Don’t know how much longer my old heart can keep going. You know what to do now?”

“Yes, Bess,” I nodded.

“Good. We’ll destroy this malignant threat together. We’ll force back this creeping threat.”

Together our fairy powers vanquished the darkness. The shadows shriveled and vanished with each burst of light. Glowing beacons of fairy light, we walked through the village, the forest, and field purifying the land. We found ourselves back by the river after we cleansed the shadows with fairy magic.

“We did it,” I laughed, exhausted but sensing somehow they were truly gone now. My body tingled with the use of magic and my senses burned with each sound, smell, and touch.

“I know, dear.” She took my hand, her eyes sad. “My old fairy touch was weak and I’m glad you were here to help, dear. We don’t hold on to magic forever. I will miss you when you go back, though I know she will be just like you.”

My stomach knotted with panic. “Go back? What do you mean? They left me here.”

“They will call you back home. They always do. Only the ones who were taken there know the truth but they will scarcely remember the fairy world. They know to fight the shadows when they come, as I did. I wish I could go back, but I am bound to my world as you are to yours, child.

They will come now. It’s time. I sense them calling. It’s almost dawn, child. Hurry and say your goodbyes before they call you.”

Panic welled inside me. “No! I won’t go. They can call me until the moon is blue but I won’t go!”
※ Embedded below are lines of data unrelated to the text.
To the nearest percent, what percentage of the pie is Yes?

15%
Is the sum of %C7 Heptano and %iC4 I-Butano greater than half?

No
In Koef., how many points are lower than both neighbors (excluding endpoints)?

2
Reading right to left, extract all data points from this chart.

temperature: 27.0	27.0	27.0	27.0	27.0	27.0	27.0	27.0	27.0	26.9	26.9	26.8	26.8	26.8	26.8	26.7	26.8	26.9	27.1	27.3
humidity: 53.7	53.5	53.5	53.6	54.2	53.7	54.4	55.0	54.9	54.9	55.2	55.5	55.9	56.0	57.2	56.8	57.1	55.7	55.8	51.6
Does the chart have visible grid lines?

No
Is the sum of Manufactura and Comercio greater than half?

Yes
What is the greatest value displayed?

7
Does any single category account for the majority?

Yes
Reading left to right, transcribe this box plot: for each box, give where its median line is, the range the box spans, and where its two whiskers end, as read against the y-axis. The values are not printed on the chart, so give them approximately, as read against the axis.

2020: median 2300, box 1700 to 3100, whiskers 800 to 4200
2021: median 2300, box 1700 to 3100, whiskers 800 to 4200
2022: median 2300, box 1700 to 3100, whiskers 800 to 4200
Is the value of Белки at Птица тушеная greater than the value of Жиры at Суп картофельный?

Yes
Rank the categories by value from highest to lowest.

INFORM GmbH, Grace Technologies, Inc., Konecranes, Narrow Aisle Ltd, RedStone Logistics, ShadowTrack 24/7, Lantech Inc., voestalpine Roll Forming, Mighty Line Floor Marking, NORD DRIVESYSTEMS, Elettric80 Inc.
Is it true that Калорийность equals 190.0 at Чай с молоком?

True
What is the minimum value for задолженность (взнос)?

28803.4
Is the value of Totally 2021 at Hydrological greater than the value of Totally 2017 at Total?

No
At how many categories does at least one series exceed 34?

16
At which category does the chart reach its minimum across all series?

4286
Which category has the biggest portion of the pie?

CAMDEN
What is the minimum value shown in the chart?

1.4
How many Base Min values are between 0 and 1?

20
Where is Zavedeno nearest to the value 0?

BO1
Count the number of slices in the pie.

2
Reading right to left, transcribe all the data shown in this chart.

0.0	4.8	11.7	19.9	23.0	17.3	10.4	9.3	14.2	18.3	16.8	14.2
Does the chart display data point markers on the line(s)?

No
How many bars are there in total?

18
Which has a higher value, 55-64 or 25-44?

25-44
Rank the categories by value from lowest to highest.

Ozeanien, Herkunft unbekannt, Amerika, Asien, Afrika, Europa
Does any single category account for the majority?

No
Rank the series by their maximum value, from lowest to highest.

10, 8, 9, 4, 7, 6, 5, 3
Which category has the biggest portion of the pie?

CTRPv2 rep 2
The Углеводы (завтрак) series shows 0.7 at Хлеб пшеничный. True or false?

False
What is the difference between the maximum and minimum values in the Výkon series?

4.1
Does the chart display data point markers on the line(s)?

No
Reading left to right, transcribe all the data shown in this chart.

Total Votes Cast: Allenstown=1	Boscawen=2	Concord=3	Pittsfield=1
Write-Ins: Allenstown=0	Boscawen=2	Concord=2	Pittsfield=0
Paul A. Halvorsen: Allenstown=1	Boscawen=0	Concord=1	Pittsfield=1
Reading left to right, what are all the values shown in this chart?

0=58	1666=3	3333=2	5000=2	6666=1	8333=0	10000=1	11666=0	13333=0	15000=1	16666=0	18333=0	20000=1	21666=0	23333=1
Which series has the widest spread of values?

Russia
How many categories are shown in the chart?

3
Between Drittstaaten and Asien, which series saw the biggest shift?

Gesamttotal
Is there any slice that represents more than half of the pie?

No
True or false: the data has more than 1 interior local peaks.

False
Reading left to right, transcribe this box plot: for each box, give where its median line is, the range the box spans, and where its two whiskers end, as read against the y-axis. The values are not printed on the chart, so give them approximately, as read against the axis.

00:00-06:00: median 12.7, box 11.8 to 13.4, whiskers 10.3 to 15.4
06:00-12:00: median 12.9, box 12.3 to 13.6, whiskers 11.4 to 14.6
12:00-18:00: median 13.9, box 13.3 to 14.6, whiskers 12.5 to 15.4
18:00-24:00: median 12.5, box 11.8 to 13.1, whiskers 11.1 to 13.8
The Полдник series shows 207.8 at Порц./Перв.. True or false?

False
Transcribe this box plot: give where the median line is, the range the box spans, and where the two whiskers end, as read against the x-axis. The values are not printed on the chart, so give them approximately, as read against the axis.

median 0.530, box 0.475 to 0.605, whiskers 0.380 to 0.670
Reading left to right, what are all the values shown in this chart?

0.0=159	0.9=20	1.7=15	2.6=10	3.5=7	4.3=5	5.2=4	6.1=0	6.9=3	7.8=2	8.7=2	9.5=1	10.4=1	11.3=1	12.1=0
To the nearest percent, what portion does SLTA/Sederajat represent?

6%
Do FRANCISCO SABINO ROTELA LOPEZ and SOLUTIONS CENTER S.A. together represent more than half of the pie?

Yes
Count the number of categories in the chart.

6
Returning to the fairy world was my dream since my first memory. Now I rejected it. I loved

Rylan. I could not leave now. I ran to the cottage, seeing my parents stirring from their fever, rescued by magic they did not know or understand. Rylan opened his eyes and grinned in his silly way. I fell to his side, crying as I kissed him. I held him close, feeling his heartbeat and warmth, committing the memory to my heart.

Then time stopped. No one moved and even the night moths were suspended on the air when they summoned me. The night air shimmered with fairy magic. Unwilling, I obeyed their call and left the cottage. I found myself beneath the silver moon in the forest. The fairy realm opened before me, its power shimmering like heaven. My old dream was a curse now. I cried in despair. There was no love for waiting for me there.

From the veil stepped a girl who looked just like me. The human Lily. She walked toward me. I touched my hand to hers, as I had as an infant and in that instant we exchanged our memories of all things since the day I came to this world. We parted and she passed me, walking to the small house where Rylan and my parents waited, miraculously recovering from their sickness.

Their enchantment pulled me through the veil against my will, taking me away from my parents. From old Bess. From my beloved Rylan. I wept with sorrow as the mist carried me to the Fairy Realm.

All Changelings are orphans. We are taken from our fairy home to a mortal world without magic. We are left in the place of the human children they take. We teach the humans who return how to defend it. There is a price for magic in the human world. Changelings pay the price.

I still wear her face, though it haunts me when I see my reflection. My changeling parents welcomed me home, but they are strangers and I have no love for them. I cling to my mortal memory. Love altered my changeling heart. I despair in this land of magic. I find no solace here. Sometimes, I glimpse Rylan through the mist. We live in the same world but divided, so he cannot see me. I wonder if he senses I watch him. Does he know she is not me? How can he love her? She is the changeling now.

I wait by the misty veil that separates our worlds. I wish my magic could reach him, so he could find me again.